* [Passage to read]
What then is found in the three remaining Uncials, for C is defective here? D exhibits ει εγνως και συ, εν τη ημερα ταυτη, τα προς ειρηνην σοι: being supported only by the Latin of Origen in one place(313). Lachmann adopts this reading all the same. Nothing worse, it must be confessed, has happened to it than the omission of καί γε, and of the former σου. But when we turn to Bא, we find that they and L, with Origen once(314), and the Syriac heading prefixed to Cyril’s homilies on St. Luke’s Gospel(315), exclusively exhibit,—ει εγνως εν τη ημερα ταυτη και συ τα προς ειρηνην: thus, not only omitting καί γε, together with the first and second σου, but by transposing the words καὶ σύ—ἐν τῇ ἡμερᾳ ταύτῃ, obliterating from the passage more than half its force and beauty. This maimed and mutilated exhibition of our LORD’S words, only because it is found in Bא, is adopted by W.-Hort, who are in turn followed by the Revisers(316). The Peshitto by the way omits καὶ σύ, and transposes the two clauses which remain(317). The Curetonian Syriac runs wild, as usual, and the Lewis too(318).

Amid all this conflict and confusion, the reader’s attention is invited to the instructive fact that the whole body of cursive copies (and all the uncials but four) have retained in this passage all down the ages uninjured every exquisite lineament of the inspired archetype. The truth, I say, is to be found in the cursive copies, not in the licentious BאDL, which as usual stand apart from one another and from A. Only in respect of the first σου is there a slight prevarication on the part of a very few witnesses(319). Note however that it is overborne by the consent of the Syriac, the Old Latin and the Gothic, and further that the testimony of ps.-Tatian is express on this head(320). There is therefore nothing to be altered in the traditional text of St. Luke xix. 42, which furnishes an excellent instance of fidelity of transmission, and of an emphatic condemnation of B-א.

§ 4.

It is the misfortune of inquiries like the present that they sometimes constrain us to give prominence to minute details which it is difficult to make entertaining. Let me however seek to interest my reader in the true reading of St. Matt. xx. 22, 23: from which verses recent critical Editors reject the words, “and to be baptized with the baptism that I am baptized with,” καὶ τὸ βάπτισμα ὃ ἐγὼ βαπτίζομαι βαπτισθῆναι.

About the right of the same words to a place in the corresponding part of St. Mark’s Gospel (x. 38), there is no difference of opinion: except that it is insisted that in St. Mark the clause should begin with ἤ instead of καί.

Next, the reader is requested to attend to the following circumstance: that, except of course the four (אBDL) and Z which omit the place altogether and one other (S), all the Uncials together with the bulk of the Cursives, and the Peshitto and Harkleian and several Latin Versions, concur in reading ἢ τὸ βάπτισμα in St. Matthew: all the Uncials but eight (אBCDLWΔΣ), together with the bulk of the Cursives and the Peshitto, agree in reading καὶ τὸ βάπτισμα in St. Mark. This delicate distinction between the first and the second Gospel, obliterated in the Received Text, is faithfully maintained in nineteen out of twenty of the Cursive Copies.

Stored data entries
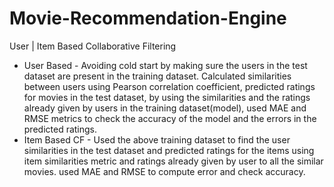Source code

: # Movie-Recommendation-Engine
User | Item Based Collaborative Filtering
* User Based - Avoiding cold start by making sure the users in the test dataset are present in the training dataset. Calculated
similarities between users using Pearson correlation coefficient, predicted ratings for movies in the test dataset, by using
the similarities and the ratings already given by users in the training dataset(model), used MAE and RMSE metrics to
check the accuracy of the model and the errors in the predicted ratings.
* Item Based CF - Used the above training dataset to find the user similarities in the test dataset and predicted ratings for
the items using item similarities metric and ratings already given by user to all the similar movies. used MAE and RMSE
to compute error and check accuracy.
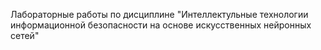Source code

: Лабораторные работы по дисциплине "Интеллектульные технологии информационной безопасности на основе искусственных нейронных сетей"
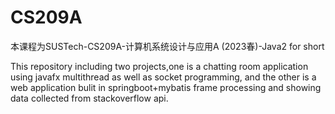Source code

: # CS209A
本课程为SUSTech-CS209A-计算机系统设计与应用A (2023春)-Java2 for short

This repository including two projects,one is a chatting room application using javafx multithread as well as socket programming, and the other is a web application bulit in springboot+mybatis frame processing and showing data collected from stackoverflow api.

* [Task instructions]
1. In the listing, reproduce verbatim the lines starting with the line that contains "Лабораторные работы по" and going on through the end of the listing. Leave the pictures out of your answer.
2. Continue the passage on the disputed readings in the Gospel texts from the point where it stops.

* [Answer list]
1.
: Лабораторные работы по дисциплине "Интеллектульные технологии информационной безопасности на основе искусственных нейронных сетей"
Source code

: # CS209A
本课程为SUSTech-CS209A-计算机系统设计与应用A (2023春)-Java2 for short

This repository including two projects,one is a chatting room application using javafx multithread as well as socket programming, and the other is a web application bulit in springboot+mybatis frame processing and showing data collected from stackoverflow api.

2.
In the meantime we are assured on the authority of אBDLZ—with most of the Latin Copies, including of course Hilary and Jerome, the Cureton, the Lewis, and the Bohairic, besides Epiphanius,—that the clause in question has no right to its place in St. Matthew’s Gospel. So confidently is this opinion held, that the Revisers, following Griesbach, Lachmann, Tischendorf, Tregelles, Alford, have ejected the words from the Text. But are they right? Certainly not, I answer. And I reason thus.

If this clause has been interpolated into St. Matthew’s Gospel, how will you possibly account for its presence in every MS. in the world except 7, viz. 5 uncials and 2 cursives? It is pretended that it crept in by assimilation from the parallel place in St. Mark. But I reply,—

1. Is this credible? Do you not see the glaring improbability of such an hypothesis? Why should the Gospel most in vogue have been assimilated in all the Copies but seven to the Gospel least familiarly known and read in the Churches?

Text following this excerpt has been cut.